They say presidents worry about their legacies, about how history will remember them. George W. Bush, I think, can stop worrying. History will give him an "F," maybe even a special award as the worst one we've ever had.
Foreign affairs? He blundered us into a very expensive invasion of Iraq--no, they didn't have weapons of mass destruction and no, Saddam Hussein was not sheltering Taliban militants. Bush's mistake has killed more than 4,000 young Americans so far; Iraqi casualties are far, far higher.
Domestic stuff? Well, the Dow Jones Industrial average lost over 700 points the other day, big brokerage firms are folding, and the president couldn't get his rescue bill through the House in spite of what we're told was serious lobbying--a lot of phone calls to Members. Has Mr. Bush's clout on Capitol Hill run out? Sure seems that way.

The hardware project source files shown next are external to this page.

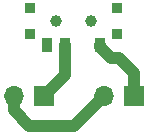
<source format=gbr>
G04 #@! TF.FileFunction,Copper,L1,Top,Signal*
%FSLAX46Y46*%
G04 Gerber Fmt 4.6, Leading zero omitted, Abs format (unit mm)*
G04 Created by KiCad (PCBNEW 4.0.7) date 09/21/18 11:01:15*
%MOMM*%
%LPD*%
G01*
G04 APERTURE LIST*
%ADD10C,0.100000*%
%ADD11C,1.000000*%
%ADD12R,0.900000X1.250000*%
%ADD13R,0.900000X0.900000*%
%ADD14R,1.700000X1.700000*%
%ADD15O,1.700000X1.700000*%
%ADD16C,1.000000*%
G04 APERTURE END LIST*
D10*
D11*
X110720000Y-113665000D03*
X107720000Y-113665000D03*
D12*
X108470000Y-115740000D03*
X106970000Y-115740000D03*
X111470000Y-115740000D03*
D13*
X112920000Y-112565000D03*
X112920000Y-114765000D03*
X105520000Y-114765000D03*
X105520000Y-112565000D03*
D14*
X106680000Y-120015000D03*
D15*
X104140000Y-120015000D03*
D14*
X114300000Y-120015000D03*
D15*
X111760000Y-120015000D03*
D16*
X108470000Y-115740000D02*
X108470000Y-118225000D01*
X108470000Y-118225000D02*
X106680000Y-120015000D01*
X109220000Y-122555000D02*
X111760000Y-120015000D01*
X105477919Y-122555000D02*
X109220000Y-122555000D01*
X104140000Y-120015000D02*
X104140000Y-121217081D01*
X104140000Y-121217081D02*
X105477919Y-122555000D01*
X112395000Y-116840000D02*
X113030000Y-116840000D01*
X113030000Y-116840000D02*
X114300000Y-118110000D01*
X111470000Y-115740000D02*
X111470000Y-115915000D01*
X111470000Y-115915000D02*
X112395000Y-116840000D01*
X114300000Y-118110000D02*
X114300000Y-120015000D01*
M02*

</source>
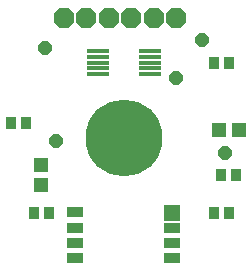
<source format=gts>
G75*
%MOIN*%
%OFA0B0*%
%FSLAX24Y24*%
%IPPOS*%
%LPD*%
%AMOC8*
5,1,8,0,0,1.08239X$1,22.5*
%
%ADD10C,0.2560*%
%ADD11R,0.0769X0.0158*%
%ADD12R,0.0532X0.0375*%
%ADD13R,0.0532X0.0532*%
%ADD14R,0.0336X0.0414*%
%ADD15R,0.0454X0.0493*%
%ADD16R,0.0493X0.0454*%
%ADD17OC8,0.0690*%
%ADD18OC8,0.0436*%
D10*
X005680Y006680D03*
D11*
X004814Y008786D03*
X004814Y008983D03*
X004814Y009180D03*
X004814Y009377D03*
X004814Y009574D03*
X006546Y009574D03*
X006546Y009377D03*
X006546Y009180D03*
X006546Y008983D03*
X006546Y008786D03*
D12*
X004066Y004192D03*
X004066Y003680D03*
X004066Y003180D03*
X004066Y002668D03*
X007294Y002668D03*
X007294Y003180D03*
X007294Y003680D03*
D13*
X007294Y004180D03*
D14*
X002674Y004180D03*
X003186Y004180D03*
X002436Y007180D03*
X001924Y007180D03*
X008674Y009180D03*
X009186Y009180D03*
X009436Y005430D03*
X008924Y005430D03*
X008674Y004180D03*
X009186Y004180D03*
D15*
X009515Y006930D03*
X008845Y006930D03*
D16*
X002930Y005765D03*
X002930Y005095D03*
D17*
X003680Y010680D03*
X004430Y010680D03*
X005180Y010680D03*
X005930Y010680D03*
X006680Y010680D03*
X007430Y010680D03*
D18*
X008305Y009930D03*
X007430Y008680D03*
X009055Y006180D03*
X003430Y006555D03*
X003055Y009680D03*
M02*

</source>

The bailout is not dead, of course. The Senate is to vote this evening on a slightly revised version--additional tax breaks for business and the middle class, increased deposit insurance. The word is it will pass the Senate easily, though it's fate in the House is much less certain. It will not pass the Senate, though, because of anything the president has done. His personal popularity is at its lowest ever, according to the most recent Gallup Poll, down to 27%, a figure which reminds us older folk of Richard Nixon during Watergate, Harry Truman during Korea.
I like elections; I like politics. But I'm especially anxious for this election because, whoever wins, we get a new president. The country is in a fairly serious mess, as best I can tell, and we really need a new face in the White House to try to make things better.